From her camp on the lonely hill, Agent Lin watched the black woman leave the gates, moving slowly but steadily up the road that led away from Greenslick. She waited, but her prey and her companion did not follow. Eventually, the rain that had been threatening all morning finally broke, and she moved into her makeshift tent, still sitting at the entrance so that she could watch the distant gates. Behind her, the bulky form of Gull made a muffled trilling noise. At first she had tried to chase the creature off, but the nights were cold in this miserable place, and the warmth of the bat filled the entire tent at night. Now he was asleep, his big ugly face tucked under a wing.
‘Are they dead already? That’s the question.’ Lin squinted through the rain. There had been a fire in the compound, the smoke billowing up over it like a great cloud. Before it had been dispersed by the rain that came and went constantly, the smoke had briefly blotted the whole property from her view under a shifting veil of black and grey. The rain was so heavy now she could barely see the great house and its walls, and a worm of anxiety twisted in her stomach. When it rained, she could see very little. A teeming grey curtain stood between her and the mansion. ‘Wounded in the compound, or killed outright. How would I know?’

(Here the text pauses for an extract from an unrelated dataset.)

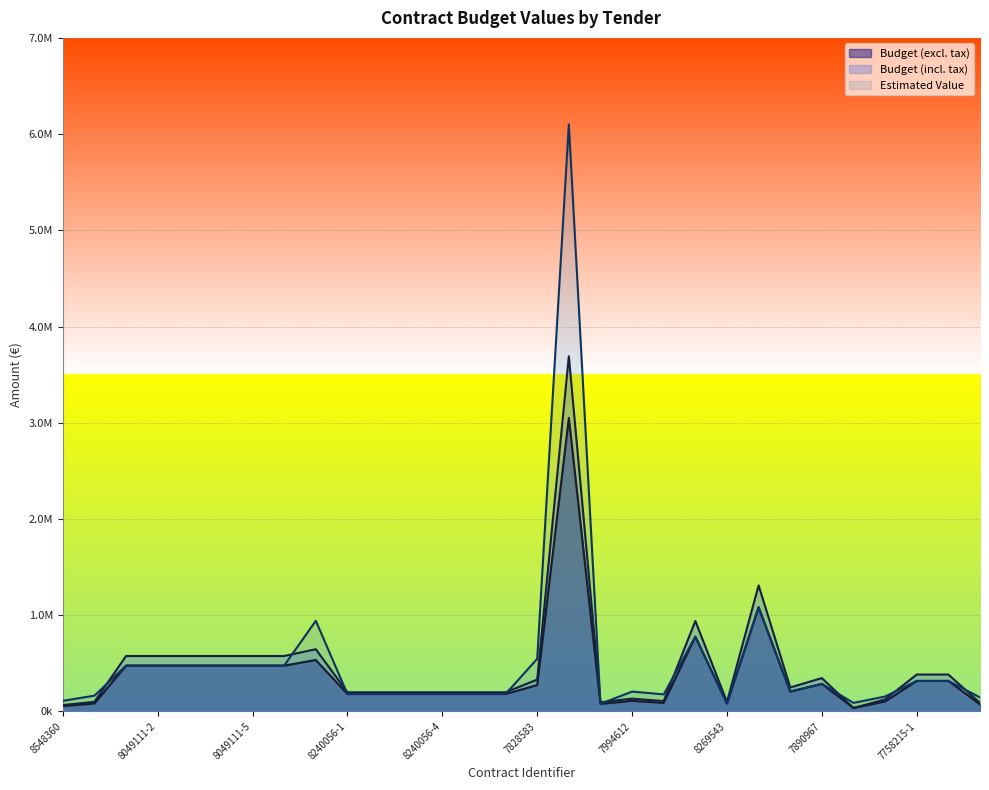

Reading left to right, what are all the values shown in this chart?

presupuesto_base_sin_impuestos: 8548360=53947.6	8508311=81482.0	8049111-1=475318.1	8049111-2=475318.1	8049111-3=475318.1	8049111-4=475318.1	8049111-5=475318.1	8049111-6=475318.1	8142042=533581.6	8240056-1=180000.0	8240056-2=180000.0	8240056-3=180000.0	8240056-4=180000.0	8240056-5=180000.0	8240056-6=180000.0	7828583=272900.0	8413073=3050078.2	8269449=77460.0	7994612=109052.2	7813163=88100.0	7870063=776119.0	8269543=80700.0	7542429=1082016.0	8120840=205073.5	7890967=285451.6	7726982=35000.0	7899118=102636.0	7758215-1=316000.0	7758215-2=316000.0	7784551=72329.9
presupuesto_base_con_impuestos: 8548360=65276.6	8508311=98593.2	8049111-1=575134.9	8049111-2=575134.9	8049111-3=575134.9	8049111-4=575134.9	8049111-5=575134.9	8049111-6=575134.9	8142042=645633.8	8240056-1=198000.0	8240056-2=198000.0	8240056-3=198000.0	8240056-4=198000.0	8240056-5=198000.0	8240056-6=198000.0	7828583=330209.0	8413073=3690594.6	8269449=93726.6	7994612=131953.1	7813163=106601.0	7870063=939104.0	8269543=97647.0	7542429=1309239.4	8120840=248138.9	7890967=345396.4	7726982=35000.0	7899118=124190.0	7758215-1=382360.0	7758215-2=382360.0	7784551=87519.2
valor_estimado_del_contrato: 8548360=109104.1	8508311=162964.0	8049111-1=475318.1	8049111-2=475318.1	8049111-3=475318.1	8049111-4=475318.1	8049111-5=475318.1	8049111-6=475318.1	8142042=941101.6	8240056-1=180000.0	8240056-2=180000.0	8240056-3=180000.0	8240056-4=180000.0	8240056-5=180000.0	8240056-6=180000.0	7828583=545800.0	8413073=6100156.4	8269449=77460.0	7994612=205073.5	7813163=176200.0	7870063=776119.0	8269543=80700.0	7542429=1082016.0	8120840=205073.5	7890967=285451.6	7726982=87500.0	7899118=153954.0	7758215-1=316000.0	7758215-2=316000.0	7784551=144659.8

Gull trilled again, as if he were answering her in his sleep. It was almost amusing to her that the bat responded to the sound of her voice.
‘If they’re already dead, I will have to go in and retrieve the body. Take it back to that bitch, and they’ll have to leave me alone.’ Leave my boy alone, she thought. ‘You can bet I’ll be fussier about what missions I’ll do for them in future. Let some other agent deal with this nonsense.’
Fell-Noon could be leaving now. Sneaking out the gates under the cover of the rain, following on behind her friend. Lin would have to go right down to the gates themselves to check, and risk being uncovered. If she revealed herself too soon, all would be lost.
‘I can’t let them see me,’ she said aloud. ‘Not until I know I can take them. And in this weather . . .’
Winnowfire was unreliable in the rain. And she wanted everything to go smoothly. She needed everything to be under control.